Her body ached with sadness, the cause of which she imagined to be an army of earthworms slithering through her marrow. Her eyes were bleary. Because of the bourbon she kissed his forehead after he’d closed his eyes. When she found Gwen to tell her she was leaving, Gwen flashed a harsh look. “You be ready.”
Daphne left Linus’s apartment just as the doors of the narrow elevator snapped open to reveal his neighbor. Daphne could not bring herself to smile at anyone at that moment, so she just stared at Mathilde, who stared back before holding out her hand.
“This is yours, right?” she said in her impersonator voice. It was Eugenie’s blue phone.
“Why do you think that?”
“It was a guess.”
“Did you answer it when it rang?”
“Why would I do that?”
“Linus is resting,” Daphne told her. “You might want to come back later.”

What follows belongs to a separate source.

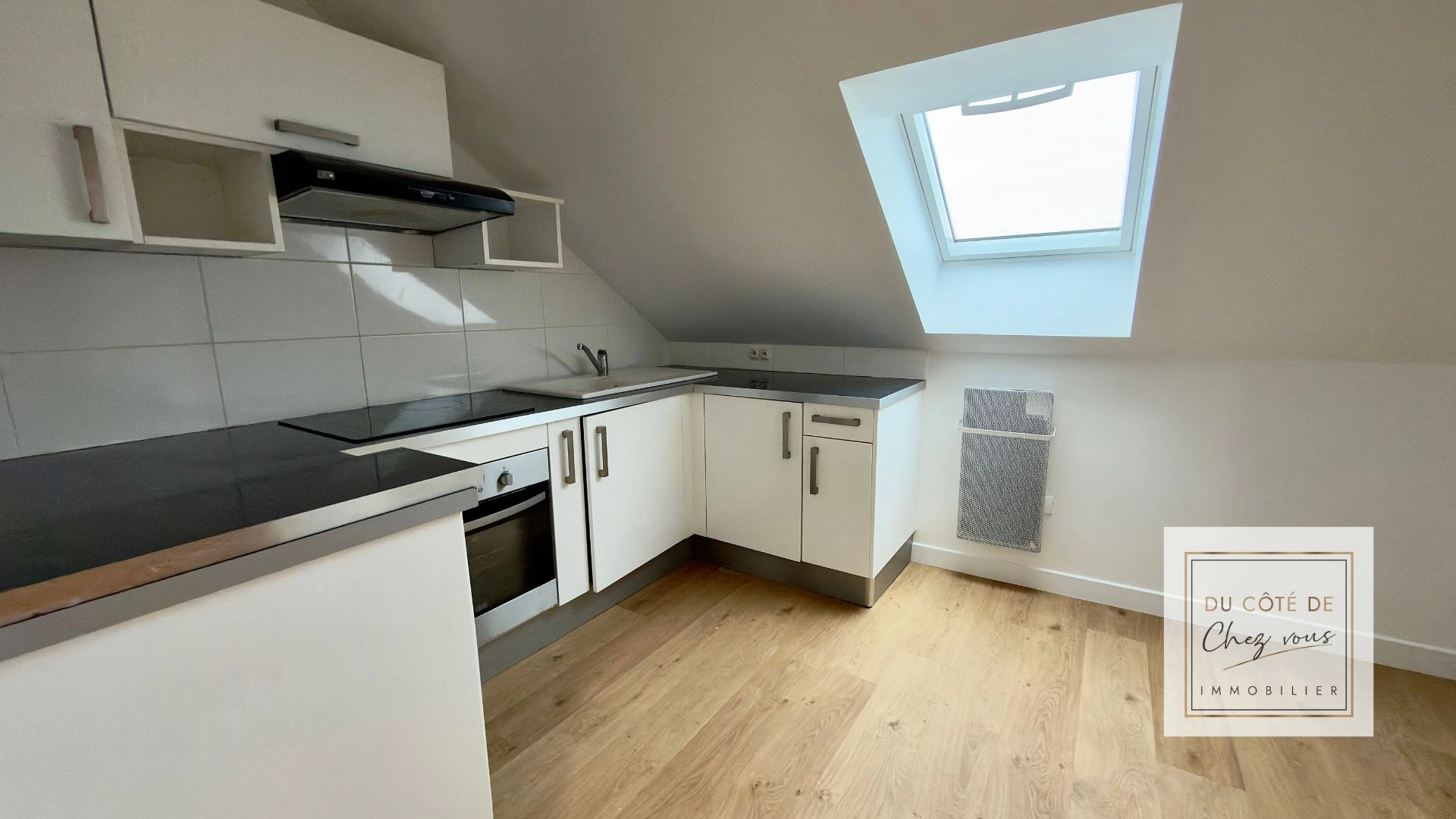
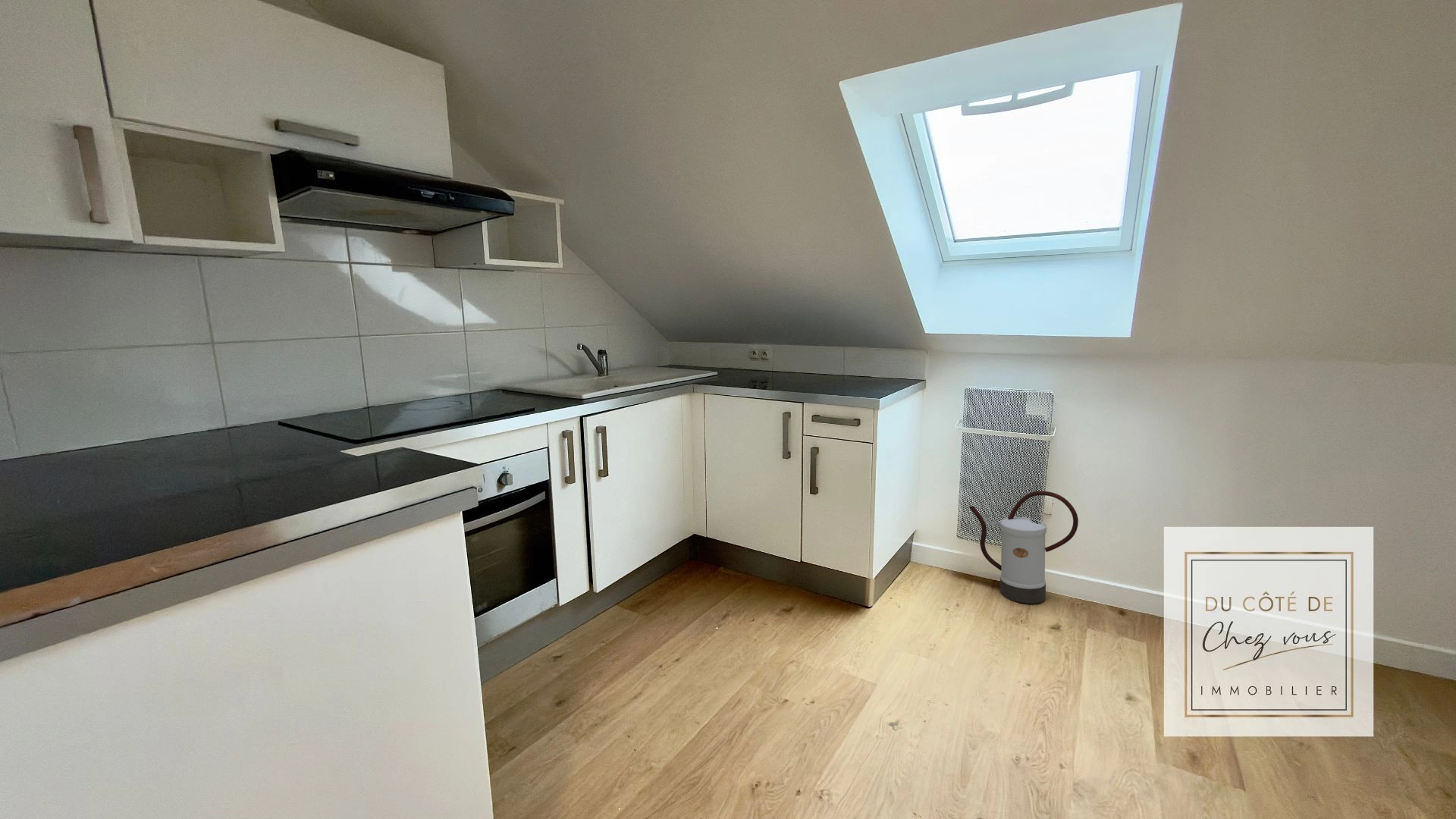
+ watering can [968,491,1079,604]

“I’ll have to check on him,” she said. She shoved the phone into Daphne’s hand.
Daphne waited for her to be greeted by Gwen and allowed inside before taking the stairs, the phone resuming its ringing before she reached bottom. In the lobby, the elevator chimed its return and opened its narrow doors. She walked over and placed the ringing phone inside the car by itself. She pushed the button for the sixth floor and left the building.